Some N2 architectures, commonly referred to as MEMS 2-D, in which the mirrors flip up in order to cause switching, do not obey the above scaling limitations. The reason for this is that the number of interfaces that the light goes through does not scale as 2N-1; there is, in fact, only one reflection per port and no interfaces to traverse. Nevertheless, a 32 x 32 MEMS 21-D switch still has 1024 switches, compared to only 64 for the 2N architecture, which, for equivalent yield and survivability statistics, is a significant disadvantage (see Fig. 2). For 1000 x 1000 switches, the 2N architecture is a tremendous advantage (2000 versus 1 million switch elements). At this scale, each switch element in the N2 architecture needs to have the performance and manufacturability of complementary metal-oxide semiconductors (CMOS) in order to be viable. In fact, if one thinks of leakage currents through a CMOS transistor, such as Fairchild's 2N7002, as analogous to crosstalk in an optical switch, the performance of a typical CMOS device (-64 dB) is not nearly good enough for a 1000 x 1000 N2 total-internal-reflection architecture (-80 dB per switch element required).
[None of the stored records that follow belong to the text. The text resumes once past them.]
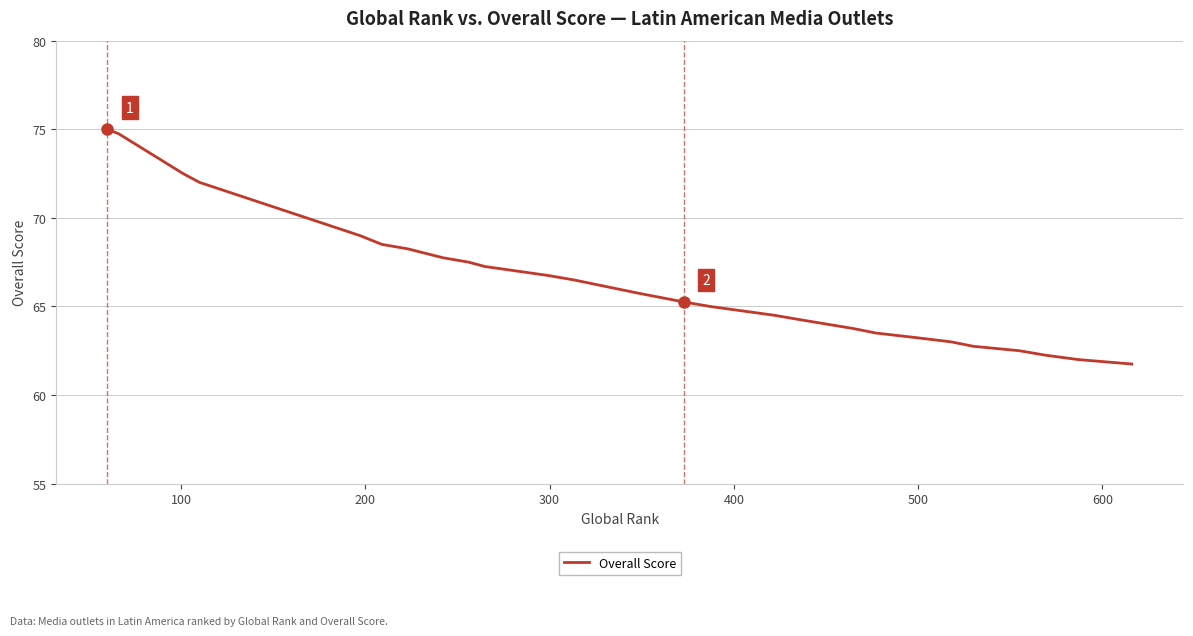

How many values exceed 65?

21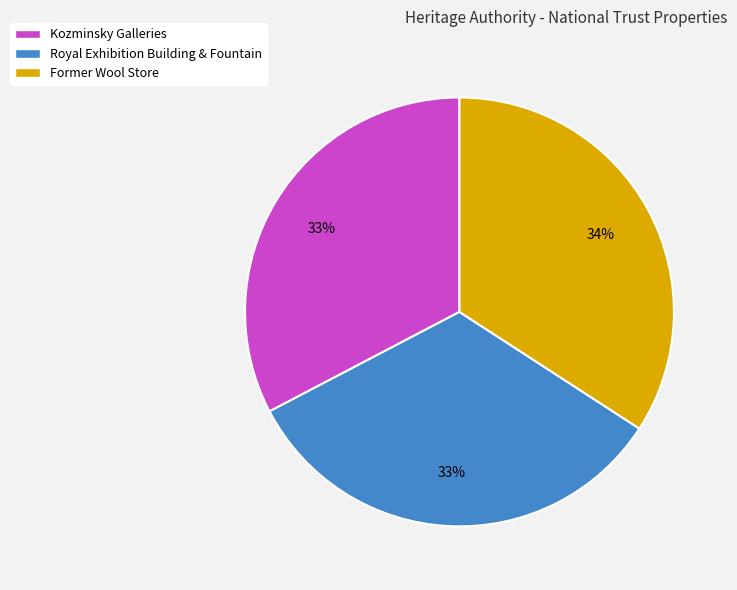

How many slices are in this pie chart?

3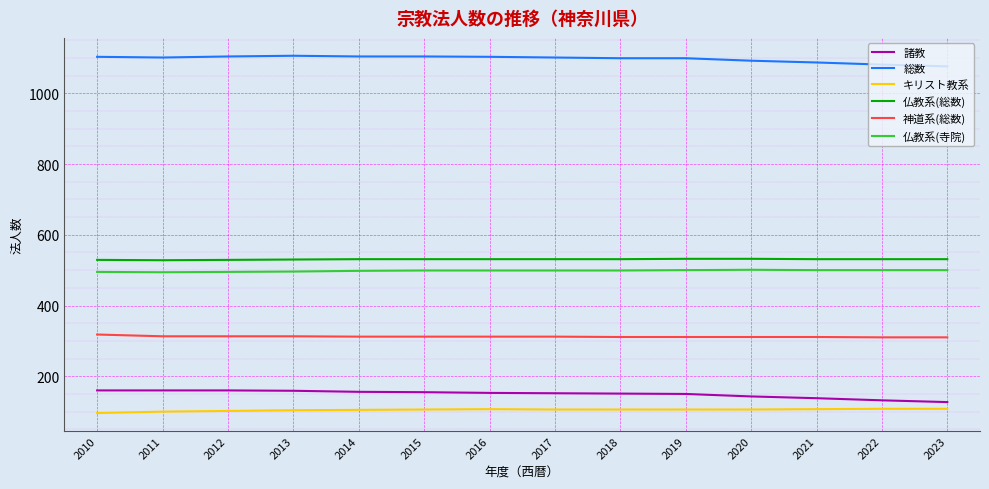

True or false: 神道系(総数) and 仏教系(寺院) intersect in this chart.

False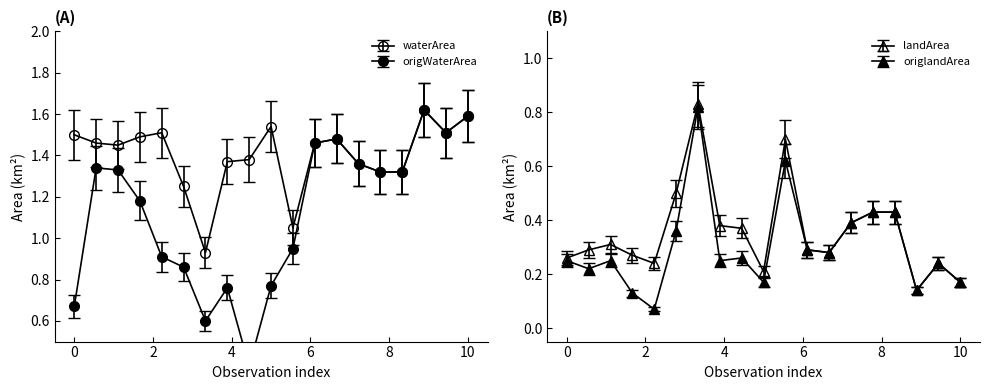

Count the number of data series in this chart.

4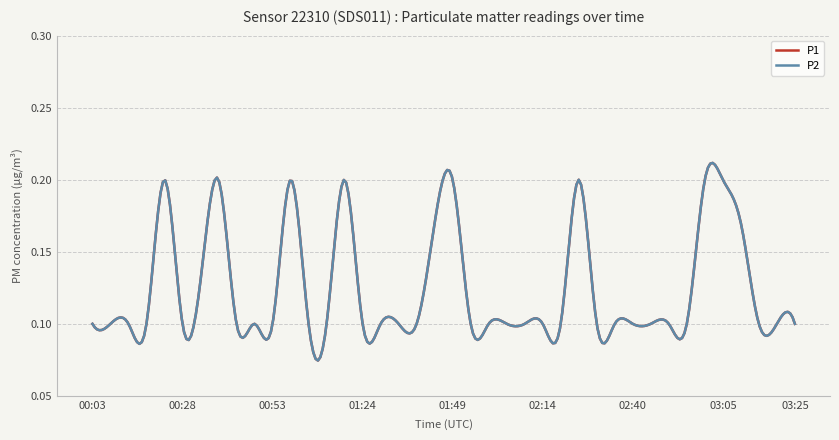

True or false: P2 has more than 0 interior local peaks.

True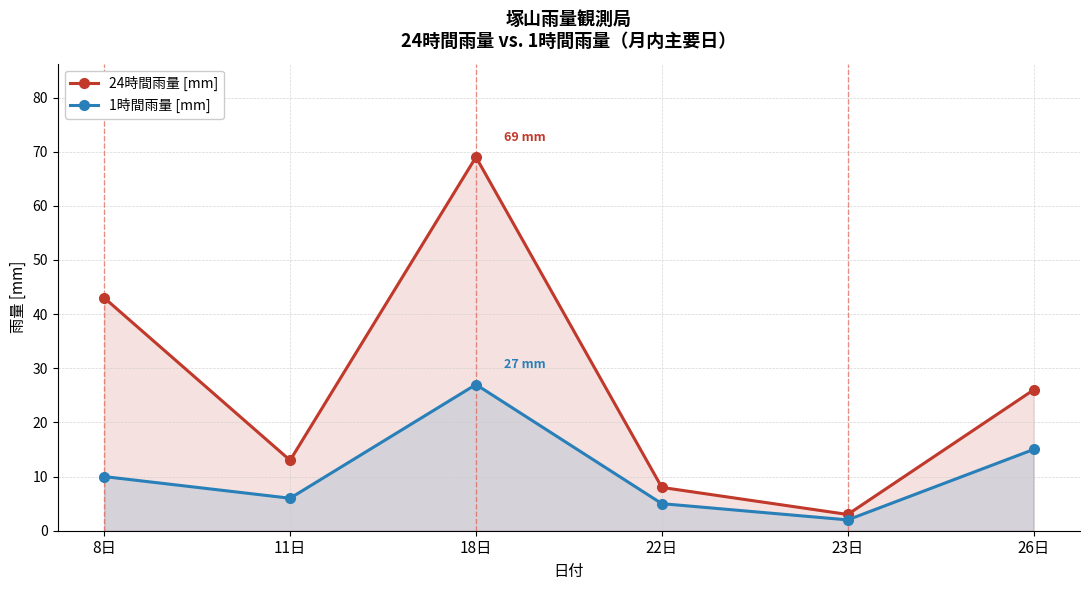

True or false: 24時間雨量 [mm] and 1時間雨量 [mm] intersect in this chart.

False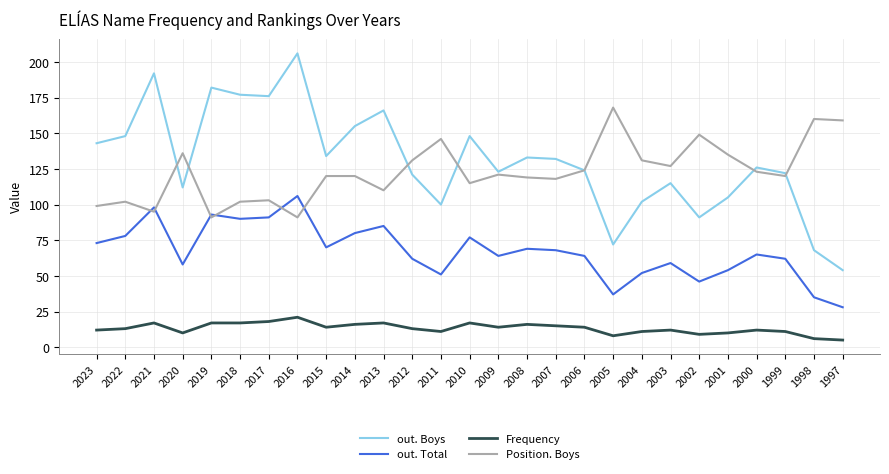

What is the sum of all out. Total values?

1815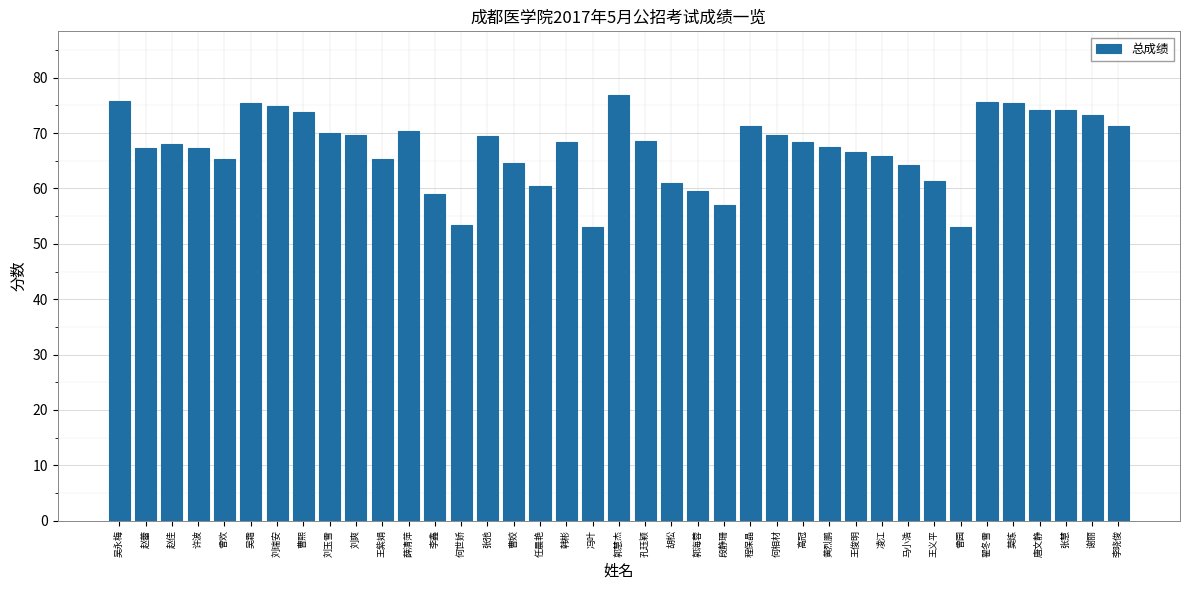

What is the difference between the maximum and minimum values?

23.8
Switching elements totaling twice the number of in/out ports seem to be among the most efficient for large-port-count switches. However this 2N architecture conflicts with most of the other variables: it is free-space instead of waveguided, uses collimators instead of V-grooves, and tight closed-loop control instead of on/off. Such difficulties explain the long development times, relatively high costs, and repeated qualification cycles being experienced by many developers of that technology (see table). From the perspective of cost minimization, ease of manufacturing, and scalability, the ideal switch fabric might have the following characteristics: standard waveguides, twice the number of switching elements as ports, and an integrated actuator that requires no feedback control and is aligned to fibers using V-grooves.